In 2003, he returned to Moscow, telling friends that the Egyptian authorities had kicked him out for his religious activities. He took the Muslim name Sayid, calling himself Sayid Buryatsky.

But he seemed far from ready to join the rebels in the North Caucasus. Investigators say he took a job as a low-level assistant to the Russian Council of Muftis, which unites the nation's Muslim spiritual boards.

Suppressed by the czars and the Communists, Islam has enjoyed a fitful rebirth in Russia since the fall of the Soviet Union. Most of the nation's estimated 20 million Muslims are ethnic minorities who adhere to a moderate branch of the faith. But radical views have made inroads, fueled by foreign proselytizers and frustration with state-backed spiritual leaders.

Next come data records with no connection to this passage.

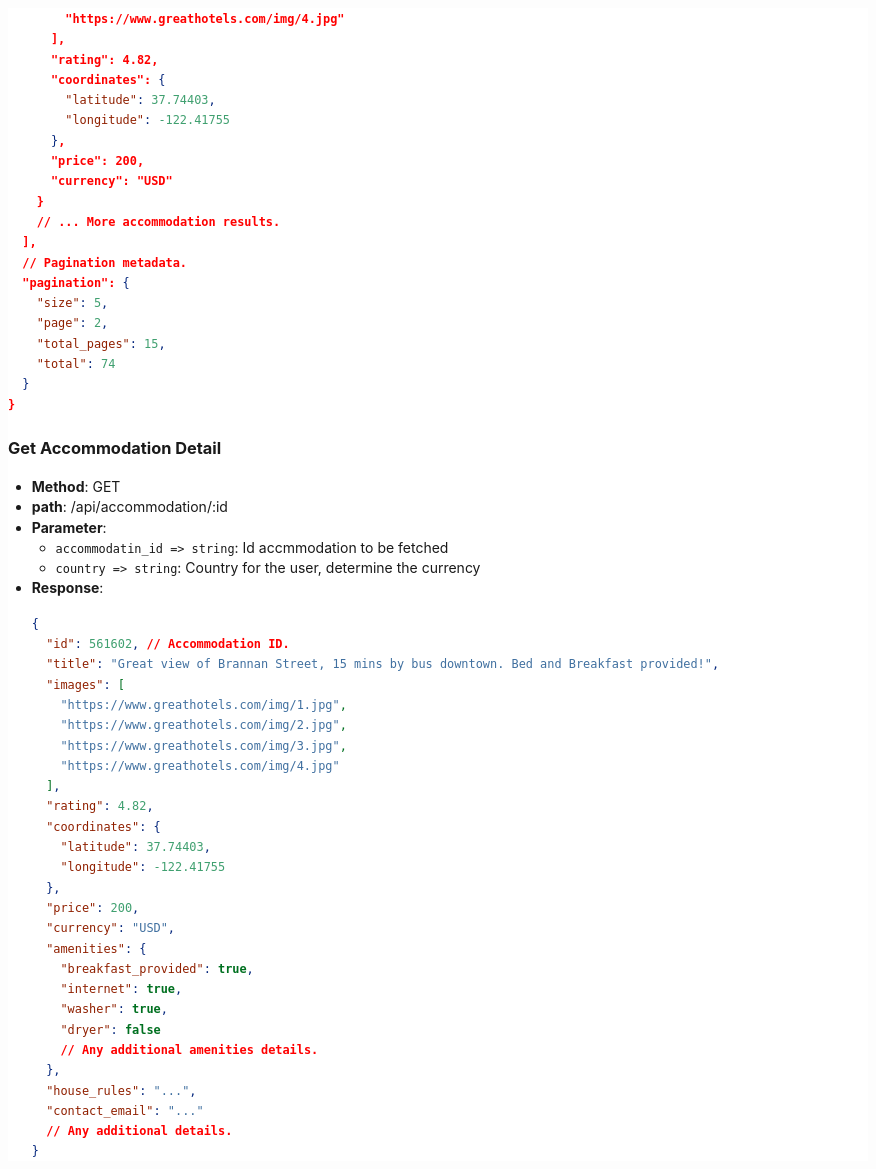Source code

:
   ```json
          "https://www.greathotels.com/img/4.jpg"
        ],
        "rating": 4.82,
        "coordinates": {
          "latitude": 37.74403,
          "longitude": -122.41755
        },
        "price": 200,
        "currency": "USD"
      }
      // ... More accommodation results.
    ],
    // Pagination metadata.
    "pagination": {
      "size": 5,
      "page": 2,
      "total_pages": 15,
      "total": 74
    }
  }
  ```

### Get Accommodation Detail

- **Method**: GET
- **path**: /api/accommodation/:id
- **Parameter**:
  - `accommodatin_id => string`: Id accmmodation to be fetched
  - `country => string`: Country for the user, determine the currency
- **Response**:
  ```json
  {
    "id": 561602, // Accommodation ID.
    "title": "Great view of Brannan Street, 15 mins by bus downtown. Bed and Breakfast provided!",
    "images": [
      "https://www.greathotels.com/img/1.jpg",
      "https://www.greathotels.com/img/2.jpg",
      "https://www.greathotels.com/img/3.jpg",
      "https://www.greathotels.com/img/4.jpg"
    ],
    "rating": 4.82,
    "coordinates": {
      "latitude": 37.74403,
      "longitude": -122.41755
    },
    "price": 200,
    "currency": "USD",
    "amenities": {
      "breakfast_provided": true,
      "internet": true,
      "washer": true,
      "dryer": false
      // Any additional amenities details.
    },
    "house_rules": "...",
    "contact_email": "..."
    // Any additional details.
  }
  ```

Acquaintances say Tikhomirov embraced a movement known as Salafism, which argues that Islam has been corrupted over the centuries and urges a return to the stricter practices of the earliest Muslims. The movement is popular among young Muslims in Russia, but the security forces often target its adherents as extremists.

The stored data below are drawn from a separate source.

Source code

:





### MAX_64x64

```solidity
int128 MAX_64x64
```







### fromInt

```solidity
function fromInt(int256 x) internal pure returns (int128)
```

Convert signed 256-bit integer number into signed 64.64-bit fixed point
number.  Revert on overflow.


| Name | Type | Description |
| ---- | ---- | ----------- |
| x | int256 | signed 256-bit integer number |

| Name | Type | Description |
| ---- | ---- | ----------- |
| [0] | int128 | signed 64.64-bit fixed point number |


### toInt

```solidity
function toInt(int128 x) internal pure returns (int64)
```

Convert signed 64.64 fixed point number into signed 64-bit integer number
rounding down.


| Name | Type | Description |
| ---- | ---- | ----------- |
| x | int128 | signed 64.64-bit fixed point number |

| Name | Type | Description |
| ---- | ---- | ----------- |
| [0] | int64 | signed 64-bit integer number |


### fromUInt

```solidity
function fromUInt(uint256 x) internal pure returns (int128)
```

Russia's traditional Islamic leaders have tried to steer young people toward moderate views, but a severe shortage of mosques, due in part to state limits, has made that difficult. In Moscow, six mosques serve as many as 3 million believers, the largest Muslim population of any city in Europe.

Aslam Ezhaev, director of an Islamic publishing house, said Tikhomirov voiced frustration with Muslim officialdom and eventually returned to Buryatia, where he took a job as a warehouse guard and offered to translate Arabic books for him.

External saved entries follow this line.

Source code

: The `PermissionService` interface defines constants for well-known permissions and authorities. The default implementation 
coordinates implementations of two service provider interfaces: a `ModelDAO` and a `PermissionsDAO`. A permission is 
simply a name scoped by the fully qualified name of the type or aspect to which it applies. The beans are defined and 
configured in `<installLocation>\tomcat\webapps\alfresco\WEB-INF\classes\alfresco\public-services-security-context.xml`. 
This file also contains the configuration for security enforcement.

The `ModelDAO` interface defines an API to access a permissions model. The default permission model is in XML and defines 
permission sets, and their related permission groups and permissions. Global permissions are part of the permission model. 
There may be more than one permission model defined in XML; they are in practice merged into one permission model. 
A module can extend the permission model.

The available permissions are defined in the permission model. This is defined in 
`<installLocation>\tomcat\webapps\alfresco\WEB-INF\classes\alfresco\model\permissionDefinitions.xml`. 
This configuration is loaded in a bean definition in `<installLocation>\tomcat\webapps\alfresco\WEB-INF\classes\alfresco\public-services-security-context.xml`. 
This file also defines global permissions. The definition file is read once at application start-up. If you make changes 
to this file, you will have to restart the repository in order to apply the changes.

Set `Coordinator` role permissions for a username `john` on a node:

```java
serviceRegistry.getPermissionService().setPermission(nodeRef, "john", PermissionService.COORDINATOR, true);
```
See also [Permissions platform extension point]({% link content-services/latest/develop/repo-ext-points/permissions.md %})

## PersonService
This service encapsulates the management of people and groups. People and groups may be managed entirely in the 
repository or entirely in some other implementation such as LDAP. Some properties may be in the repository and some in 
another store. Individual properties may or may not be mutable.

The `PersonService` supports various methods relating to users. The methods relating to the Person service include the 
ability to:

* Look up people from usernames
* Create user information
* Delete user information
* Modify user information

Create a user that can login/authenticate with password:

Ezhaev suggested that Tikhomirov start a podcast for his Web site, Radio Islam. Tikhomirov proved be a talented preacher; his lectures were an immediate hit.

Ezhaev said he opposed violence and forbade Tikhomirov to discuss jihad. "It was easy for him to stay within the limits," he said. "I didn't see any signs of fanaticism."

On the Web, radicals criticized Tikhomirov for refusing to talk about Russia's brutal efforts to crush the insurgency in the Caucasus, where rebels in 2007 declared jihad to establish an Islamist emirate.

In the spring of 2008, Tikhomirov received a recruitment video from a senior rebel commander. "I considered it probably three or five seconds," he recalled in a video of his own, then concluded that God was challenging him to back up his sermons with action.

Because of his mixed ethnicity, he quickly became a powerful symbol for an insurgency trying to expand beyond Chechnya to the rest of the Caucasus. His sermons, which he filmed in combat gear, weaved scripture with sarcasm, striking a chord in an impoverished Muslim region brimming with resentment against the security forces.

Tikhomirov called the screams of injured enemies "music for the ears" and detailed his central role in the campaign of suicide bombings that began last summer with the revival of Riyad-us Saliheen, a brigade that once staged attacks across Russia.

"While I am alive," he wrote in December, "I will do everything possible so that the ranks of Riyad-us Saliheen are broadened and new waves of mujaheddin go on to martyrdom operations."

On March 2, when security forces surrounded him and other fighters in a village in Ingushetia, Tikhomirov recorded a final sermon on his mobile phone, officials said. The authorities recovered the phone, along with a 50-liter barrel of explosives.